I do not like the newest DSM-5 as much as previous versions, like DSM-4. There were changes in how autism is diagnosed and labelled, grouping  people whose diagnosis was Aspergers Syndrome to the broad spectrum of Autistic Spectrum Disorder (ASD). I personally know clients and friends who prefer to refer to themselves or their associates as having Aspergers Syndrome and continue to use that terminology, although it no longer exists in the new DSM. Another change in the DSM-5 was to rearrange the personality disorders so that there are no longer clusters of personality disorders with similar or related symptoms, such as Clusters A, B or C. I found that organization to be useful in my conception for treatment modalities for my clients.

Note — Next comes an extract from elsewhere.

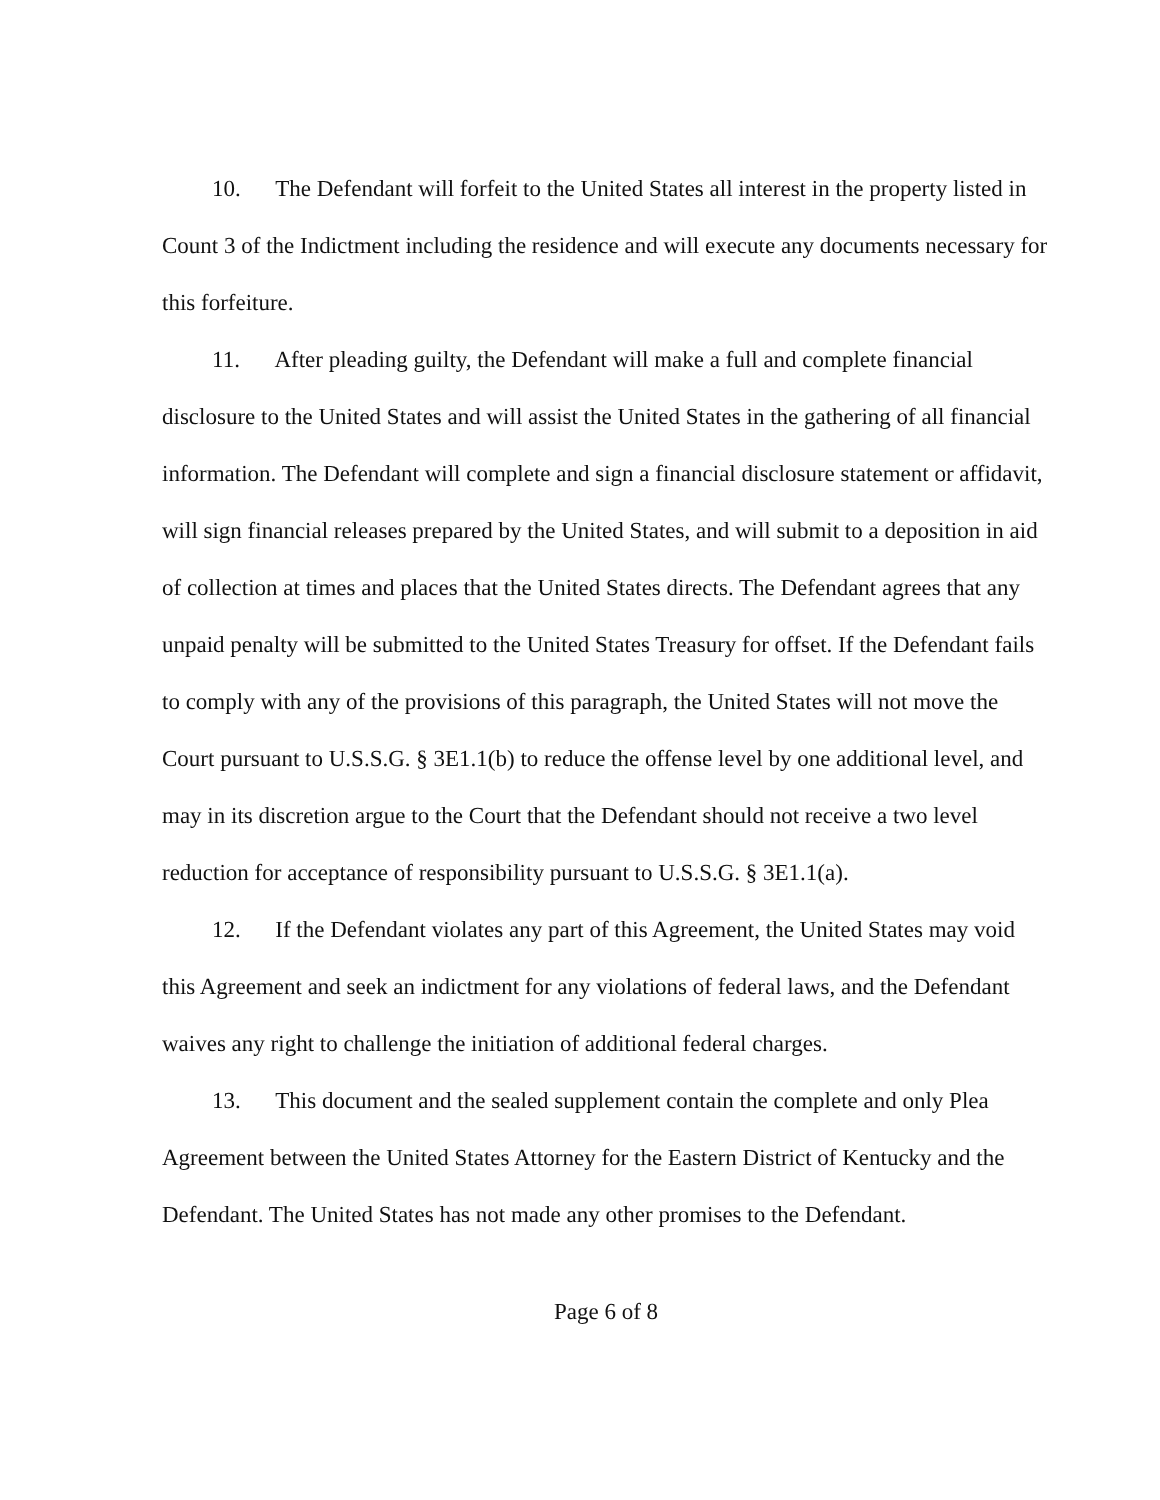10. The Defendant will forfeit to the United States all interest in the property listed in Count 3 of the Indictment including the residence and will execute any documents necessary for this forfeiture.
11. After pleading guilty, the Defendant will make a full and complete financial disclosure to the United States and will assist the United States in the gathering of all financial information. The Defendant will complete and sign a financial disclosure statement or affidavit, will sign financial releases prepared by the United States, and will submit to a deposition in aid of collection at times and places that the United States directs. The Defendant agrees that any unpaid penalty will be submitted to the United States Treasury for offset. If the Defendant fails to comply with any of the provisions of this paragraph, the United States will not move the Court pursuant to U.S.S.G. § 3E1.1(b) to reduce the offense level by one additional level, and may in its discretion argue to the Court that the Defendant should not receive a two level reduction for acceptance of responsibility pursuant to U.S.S.G. § 3E1.1(a).
12. If the Defendant violates any part of this Agreement, the United States may void this Agreement and seek an indictment for any violations of federal laws, and the Defendant waives any right to challenge the initiation of additional federal charges.
13. This document and the sealed supplement contain the complete and only Plea Agreement between the United States Attorney for the Eastern District of Kentucky and the Defendant. The United States has not made any other promises to the Defendant.
Page 6 of 8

Psychopathology includes any mental illness diagnosis that exists. It may be depression, anxiety, personality disorders, dissociative disorders, developmental disorders like autism, eating disorders, schizophrenia and more.  How I would explain psychopathology to my grandmother would be to ask her to remember what she called her nervous breakdown.  There was even more stigma attached to even depression or anxiety in her middle adulthood. My grandmother took to her bed, over-sleeping and eating very little, with many tears and no motivation to get up for anything, including personal hygiene or housework or for a leisurely walk around the house or outdoors.  Because of the stigma, I believe medical doctors blamed mental illness on the nervous system, thereby averting attention to a physical illness. My grandfather was told to ignore my grandmother and her symptoms. He was told to ignore her tears and sadness! Over time she recovered, but she would openly refer to her nervous breakdown to family members whenever a friend of hers would die (as my grandmother far outlived her friends and family as she lived to age 96). My grandmother obviously knew her nervous breakdown was due to psychic distress and profound sadness, an emotional illness.  Psychopathology was referred to a nervous breakdown by laypeople far into the late part of the twentieth century, and took many different forms. There was scant medication for mental illness in the early part of last century. Psyche means the mind and pathology means illness.

Craighead, E. W., Miklowitz, D. J., & Craighead, L. W. (2013). Psychopathology: History, diagnosis and empirical foundations (2nd ed.). Hoboken, NJ: Wiley.

Diagnostic and statistical manual of mental disorders: DSM-5. (2013). Washington, DC: American Psychiatric Association. (Saybrook University library: PsychiatryOnline database.